Full Text Opinion: http://www.supremecourt.gov/opinions/11pdf/10-699.pdf
Constitutional Law: The district court's determination of whether a Jerusalem-born US citizen may choose to have Israel listed as his place of birth on his passport is not barred by political question doctrine.
Petitioner is a minor child born in Jerusalem to U.S. citizens. Petitioner’s mother applied for a U.S. passport on his behalf, and requested that his birthplace be recorded as “Jerusalem, Israel” pursuant to § 214 of the Foreign Relations Authorization Act, which directs the Secretary of State, upon a citizen’s request, to identify a U.S. citizen born in Jerusalem as born in “Israel” on a passport. Upon signing the Act, however, President George W. Bush stated that § 214 was merely advisory because it interfered with the Executive’s sole constitutional authority to recognize foreign governments. The State Department refused Petitioner’s request, and issued a passport that identified only Jerusalem as his place of birth. Petitioner filed suit requesting injunctive relief ordering the State Department to comply with § 214(d) of the Act. The District Court dismissed Petitioner’s claim for lack of subject matter jurisdiction, holding that the issue was not justiciable because it raised a political question dealing with the Executive’s power and the Court of Appeals for the District of Columbia affirmed.
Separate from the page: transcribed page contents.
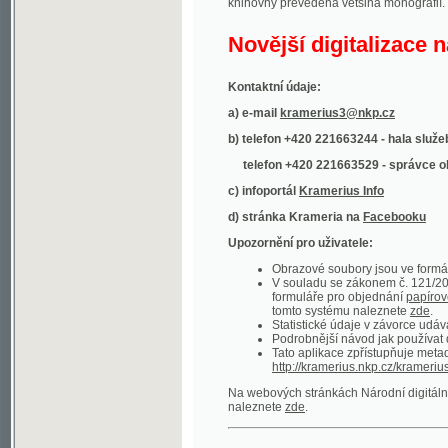
Kontaktní údaje:
a) e-mail
kramerius3@nkp.cz
b) telefon +420 221663244 - hala služeb
(inform
telefon +420 221663529 - správce obsahu
(
c) infoportál
Kramerius Info
d) stránka Krameria na
Facebooku
Upozornění pro uživatele:
Obrazové soubory jsou ve formátu DjVu, p
V souladu se zákonem č. 121/2000 Sb. (
formuláře pro objednání
papírové kopie
.
tomto systému naleznete
zde
.
Statistické údaje v závorce udávají počet t
Podrobnější návod jak používat digitáln
Tato aplikace zpřístupňuje metadata po
http://kramerius.nkp.cz/kramerius/oai
.
Na webových stránkách Národní digitální knihov
naleznete
zde
.
Ukázky zdigitalizovaných dokumentů:
Národní listy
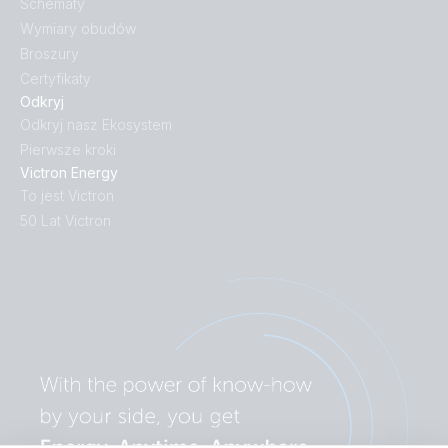
Schematy
Wymiary obudów
Broszury
Certyfikaty
Odkryj
Odkryj nasz Ekosystem
Pierwsze kroki
Victron Energy
To jest Victron
50 Lat Victron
The Supreme Court vacated the judgment of the lower court and remanded the case, finding Petitioner’s claim did not raise a political question, thereby permitting judicial review. Reaffirming that the political question doctrine implicates only those issues constitutionally committed to a coordinate political department, the Court held that Petitioner’s claim did not force the Judicial Branch to determine whether Jerusalem was the capital of Israel. Instead, the Court found the only issue was the constitutionality of § 214, and whether Congress had impermissibly interfered with the Executive’s authority, an issue squarely within the province of the judiciary. Because the Supreme Court is the court of "final review and not first view", the Court remanded the case for a lower court’s determination of the merits.